Everybody has their quirks, some more than others. These plane types can get annoying, for when strapped in the air, there is no escape route
Being irksome is inscribed in some people’s personalities. They can’t help it. Take these passengers for instance. It’s fascinating how completely oblivious they are to the choppy ripples they create by just being themselves.
He forgets that he is just flying from one place to another and not diving outlandishly into a freshers’ party. And he even ends up trying to load up on that ‘free booze!’ Perhaps he should have taken the train instead where more money saved equals more alcohol bought or whatever.
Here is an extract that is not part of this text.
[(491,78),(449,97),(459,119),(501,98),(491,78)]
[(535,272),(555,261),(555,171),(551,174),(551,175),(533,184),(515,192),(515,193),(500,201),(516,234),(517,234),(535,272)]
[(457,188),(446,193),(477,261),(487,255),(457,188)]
Tip: If he does not stop with his incessant drunken chatter, someone might just get tempted into holding the door open for him, mid-air. Lending a parachute would be optional.
He can’t help pressing that shiny orange button like a monkey in a spacecraft. Often, he mistakes the stewards for his personal butlers. Perhaps he mistakenly believes they own a fancy stove in the back to correct those potatoes or have some magic dust to fluff pillows to another level of comfort.
Tip: He won’t altogether be wrong to believe in their ability to trip and spill an open can of OJ all over him, lest he challenges that then.
The flight is delayed. There is nothing he can say or do that will help solve the situation. Yet when he insists on nagging the airhostess every five minutes to ‘take off already’, he doesn’t only sound inanely vexing, but also deliciously smack-worthy.
Tip: If he is getting late for that meeting, he should enjoy the wonders of technology by pushing buttons on his mobile phone to inform them of the circumstances.
Now a business class ticket is bought so we don’t have to travel like worms stuffed in a can. But he takes for granted that ‘extra space’ that ends at the seat’s hand-rest from where an imaginary line defines everything from the floor, all the way to the air above our chairs. Just because the person next to him is poised, he thinks he can slobber all over the place with his many bags and well, breath.
Tip: He can keep his elbows inside, because believe it or not, he is a human, not a sunbathing hippo.